** start **

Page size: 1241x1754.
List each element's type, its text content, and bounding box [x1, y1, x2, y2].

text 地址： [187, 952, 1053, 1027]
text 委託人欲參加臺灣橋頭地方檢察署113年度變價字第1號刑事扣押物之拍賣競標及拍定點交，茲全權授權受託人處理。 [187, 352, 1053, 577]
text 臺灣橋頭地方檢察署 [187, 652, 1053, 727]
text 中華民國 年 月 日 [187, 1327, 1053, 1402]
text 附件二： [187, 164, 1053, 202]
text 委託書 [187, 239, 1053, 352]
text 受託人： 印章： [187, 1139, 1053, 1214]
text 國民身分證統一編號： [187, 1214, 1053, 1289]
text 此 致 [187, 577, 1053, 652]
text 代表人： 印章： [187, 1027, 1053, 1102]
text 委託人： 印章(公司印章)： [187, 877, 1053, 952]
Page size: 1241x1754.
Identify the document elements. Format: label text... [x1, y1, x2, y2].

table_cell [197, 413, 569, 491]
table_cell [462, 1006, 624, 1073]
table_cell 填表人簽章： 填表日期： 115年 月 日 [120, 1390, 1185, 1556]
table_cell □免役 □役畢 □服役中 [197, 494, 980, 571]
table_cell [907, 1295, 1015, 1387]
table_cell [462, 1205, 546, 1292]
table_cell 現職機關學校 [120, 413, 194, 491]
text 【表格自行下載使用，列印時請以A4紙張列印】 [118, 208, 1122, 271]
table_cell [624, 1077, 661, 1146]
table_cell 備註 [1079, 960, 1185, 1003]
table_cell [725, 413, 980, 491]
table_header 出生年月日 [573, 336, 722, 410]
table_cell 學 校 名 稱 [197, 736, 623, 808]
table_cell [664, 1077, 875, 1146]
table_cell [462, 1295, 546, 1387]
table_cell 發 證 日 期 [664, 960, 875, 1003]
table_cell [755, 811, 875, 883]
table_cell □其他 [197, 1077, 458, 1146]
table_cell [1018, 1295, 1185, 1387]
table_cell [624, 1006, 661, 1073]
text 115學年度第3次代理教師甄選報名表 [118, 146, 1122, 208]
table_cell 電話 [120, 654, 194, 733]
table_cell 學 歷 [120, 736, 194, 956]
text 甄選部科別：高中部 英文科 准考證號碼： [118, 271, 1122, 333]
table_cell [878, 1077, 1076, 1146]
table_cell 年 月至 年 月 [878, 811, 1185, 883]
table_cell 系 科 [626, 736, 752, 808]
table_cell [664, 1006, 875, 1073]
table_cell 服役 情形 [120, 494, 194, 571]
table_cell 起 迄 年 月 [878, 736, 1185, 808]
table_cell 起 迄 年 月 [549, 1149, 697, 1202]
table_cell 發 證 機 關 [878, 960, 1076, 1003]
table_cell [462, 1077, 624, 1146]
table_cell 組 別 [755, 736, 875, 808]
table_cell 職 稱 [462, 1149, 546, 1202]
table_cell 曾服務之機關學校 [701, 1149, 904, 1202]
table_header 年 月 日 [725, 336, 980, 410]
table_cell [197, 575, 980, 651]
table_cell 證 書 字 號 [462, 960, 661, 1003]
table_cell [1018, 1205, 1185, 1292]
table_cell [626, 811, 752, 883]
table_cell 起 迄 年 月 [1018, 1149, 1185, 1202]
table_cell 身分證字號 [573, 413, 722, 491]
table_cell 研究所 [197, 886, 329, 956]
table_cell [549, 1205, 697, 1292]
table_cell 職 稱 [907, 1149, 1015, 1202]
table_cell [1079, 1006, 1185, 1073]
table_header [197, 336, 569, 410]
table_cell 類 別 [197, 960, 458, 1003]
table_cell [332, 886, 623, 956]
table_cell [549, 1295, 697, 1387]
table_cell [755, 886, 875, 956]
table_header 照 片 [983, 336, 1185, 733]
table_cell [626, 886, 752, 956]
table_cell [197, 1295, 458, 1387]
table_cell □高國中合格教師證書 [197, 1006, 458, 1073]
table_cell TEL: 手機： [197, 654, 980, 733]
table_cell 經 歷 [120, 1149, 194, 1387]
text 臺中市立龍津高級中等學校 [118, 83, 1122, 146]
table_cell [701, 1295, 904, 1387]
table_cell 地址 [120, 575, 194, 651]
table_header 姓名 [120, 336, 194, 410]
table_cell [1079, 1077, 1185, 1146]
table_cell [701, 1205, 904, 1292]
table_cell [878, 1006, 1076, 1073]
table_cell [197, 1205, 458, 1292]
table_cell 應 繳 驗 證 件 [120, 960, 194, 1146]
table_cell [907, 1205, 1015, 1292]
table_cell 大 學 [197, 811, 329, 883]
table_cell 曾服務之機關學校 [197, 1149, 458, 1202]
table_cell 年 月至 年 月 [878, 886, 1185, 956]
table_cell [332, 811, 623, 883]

** end **

● **Exercise instructions**
Report every line in the listing above that contains the string "曾服務之機關學校", copying each one in full. Treat the match as case-sensitive.

● **Reply to the task**
table_cell 曾服務之機關學校 [701, 1149, 904, 1202]
table_cell 曾服務之機關學校 [197, 1149, 458, 1202]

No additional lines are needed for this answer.